■ Instructions for the task:
Take the line that contains "<sup>6</sup> T. Desmond" as the first line and the last line of the material below as the final one; reproduce exactly the lines between, inclusive.

=== Section Start ===

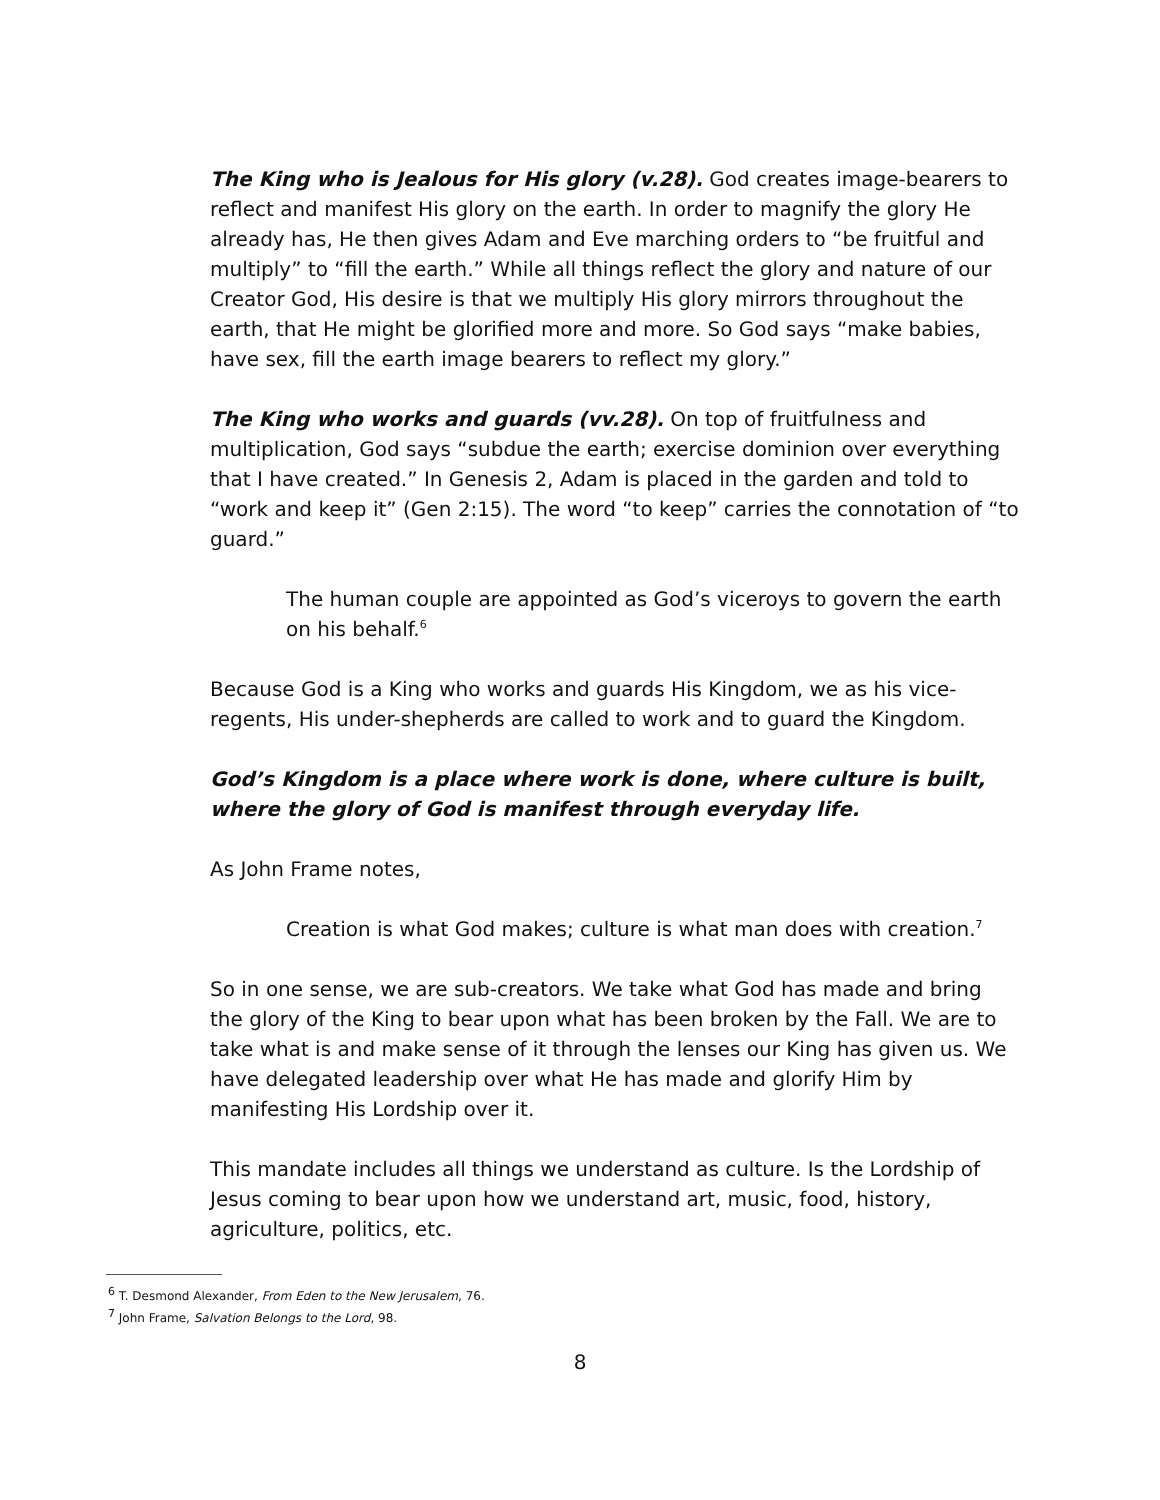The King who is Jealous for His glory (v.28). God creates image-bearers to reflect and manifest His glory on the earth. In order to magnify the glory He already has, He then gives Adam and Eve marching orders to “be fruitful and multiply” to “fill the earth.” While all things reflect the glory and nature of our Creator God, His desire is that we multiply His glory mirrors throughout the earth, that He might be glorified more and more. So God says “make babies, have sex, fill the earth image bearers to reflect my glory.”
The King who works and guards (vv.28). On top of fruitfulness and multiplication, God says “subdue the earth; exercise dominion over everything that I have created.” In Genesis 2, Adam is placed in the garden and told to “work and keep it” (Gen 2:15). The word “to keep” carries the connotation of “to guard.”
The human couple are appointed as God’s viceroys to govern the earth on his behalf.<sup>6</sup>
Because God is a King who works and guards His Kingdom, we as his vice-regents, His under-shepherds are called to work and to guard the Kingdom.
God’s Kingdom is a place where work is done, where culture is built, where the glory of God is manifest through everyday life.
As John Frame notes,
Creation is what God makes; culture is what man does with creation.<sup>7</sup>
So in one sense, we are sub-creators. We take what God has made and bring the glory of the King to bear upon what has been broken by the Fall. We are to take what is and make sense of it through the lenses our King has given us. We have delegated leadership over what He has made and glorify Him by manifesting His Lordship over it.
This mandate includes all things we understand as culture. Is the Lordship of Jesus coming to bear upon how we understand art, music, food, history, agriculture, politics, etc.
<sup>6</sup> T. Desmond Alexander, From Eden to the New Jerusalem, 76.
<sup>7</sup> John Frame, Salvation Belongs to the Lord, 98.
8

=== Section End ===

■ Expected answer:
<sup>6</sup> T. Desmond Alexander, From Eden to the New Jerusalem, 76.
<sup>7</sup> John Frame, Salvation Belongs to the Lord, 98.
8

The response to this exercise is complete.